EXERCISE DESCRIPTION: The answer must consist of every line below containing "wrist".

────────────────────

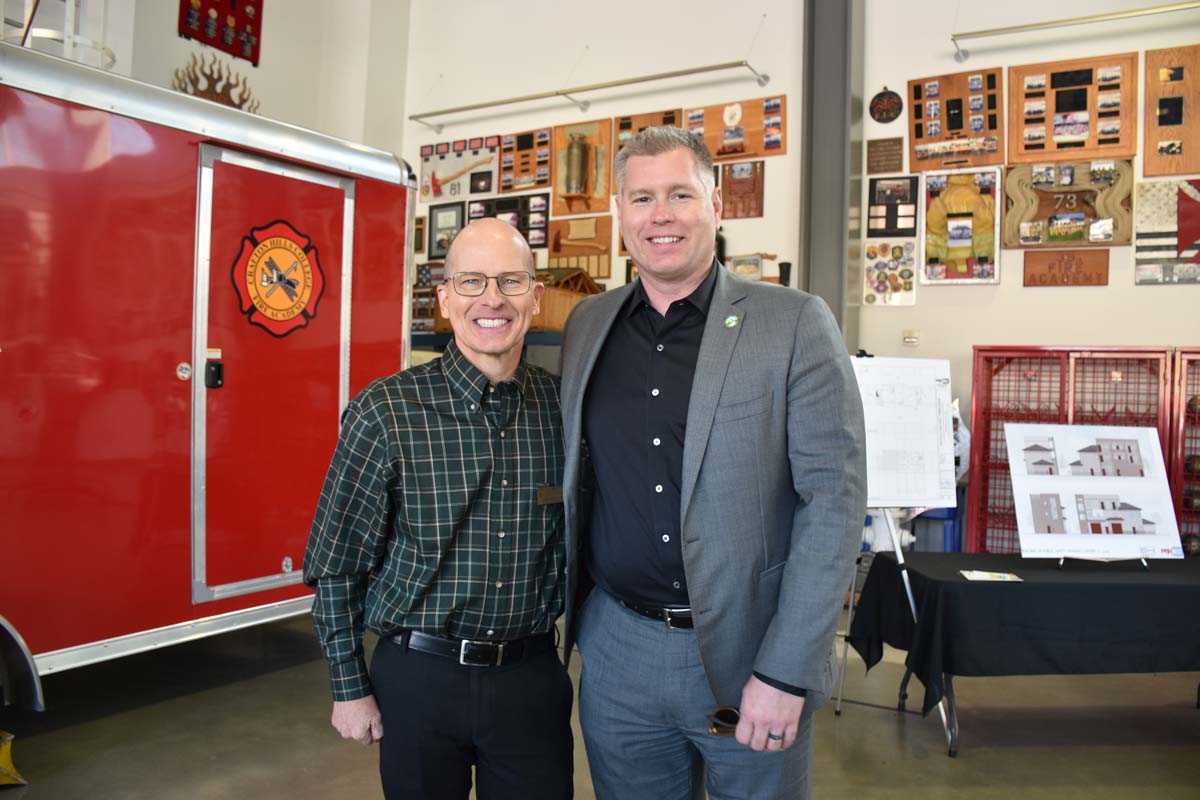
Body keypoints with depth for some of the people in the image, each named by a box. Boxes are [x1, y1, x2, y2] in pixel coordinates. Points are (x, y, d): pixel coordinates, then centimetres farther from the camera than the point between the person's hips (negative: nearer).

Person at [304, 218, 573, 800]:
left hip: (531, 678, 2)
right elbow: (336, 564, -4)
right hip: (418, 677, -2)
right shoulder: (385, 411, -12)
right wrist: (350, 688, -2)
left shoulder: (564, 405, -4)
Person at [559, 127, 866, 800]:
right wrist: (569, 617, 8)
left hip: (748, 654, -3)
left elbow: (835, 497, -12)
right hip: (617, 650, 4)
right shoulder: (588, 325, 5)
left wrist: (785, 672, -15)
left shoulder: (796, 324, -8)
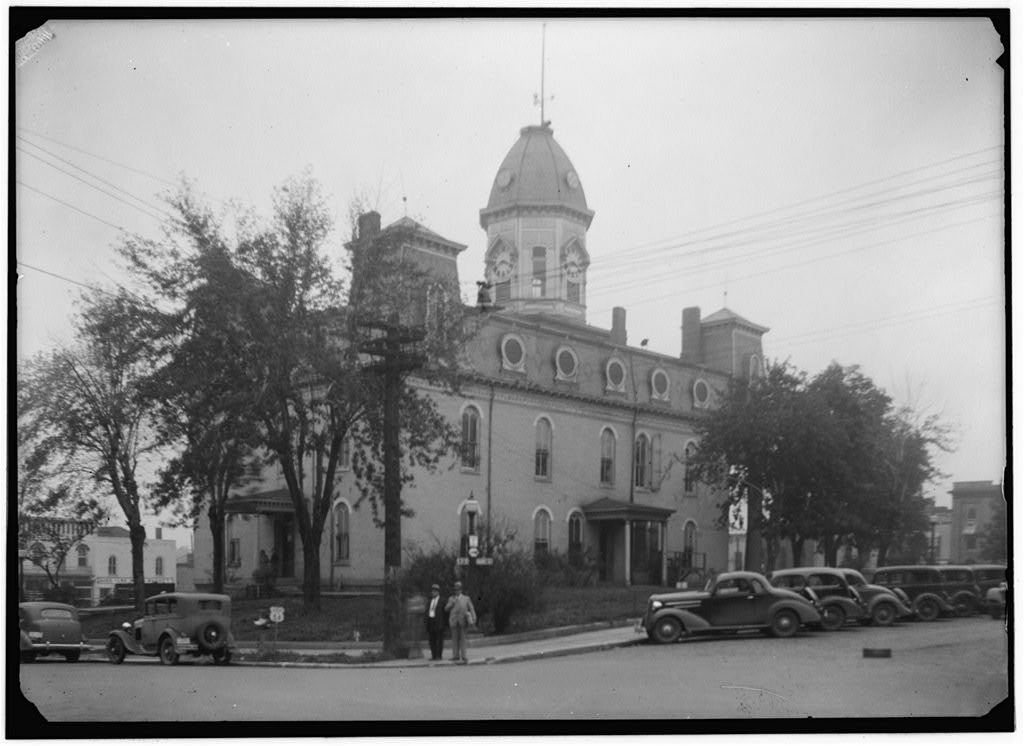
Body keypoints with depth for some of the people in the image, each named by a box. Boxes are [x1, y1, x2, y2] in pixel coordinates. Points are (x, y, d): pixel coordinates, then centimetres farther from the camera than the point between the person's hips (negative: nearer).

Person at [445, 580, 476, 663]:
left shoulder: (466, 598, 12)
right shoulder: (451, 599, 17)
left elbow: (471, 609, 5)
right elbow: (446, 609, 9)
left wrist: (474, 618, -8)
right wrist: (452, 603, -6)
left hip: (462, 621, -2)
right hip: (454, 621, 2)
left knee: (462, 638, -5)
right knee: (455, 639, -2)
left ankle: (463, 656, -6)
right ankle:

────────────────────

EXPECTED OUTPUT:
right wrist: (350, 688, -2)
right wrist: (569, 617, 8)
left wrist: (785, 672, -15)
left wrist: (474, 618, -8)
right wrist: (452, 603, -6)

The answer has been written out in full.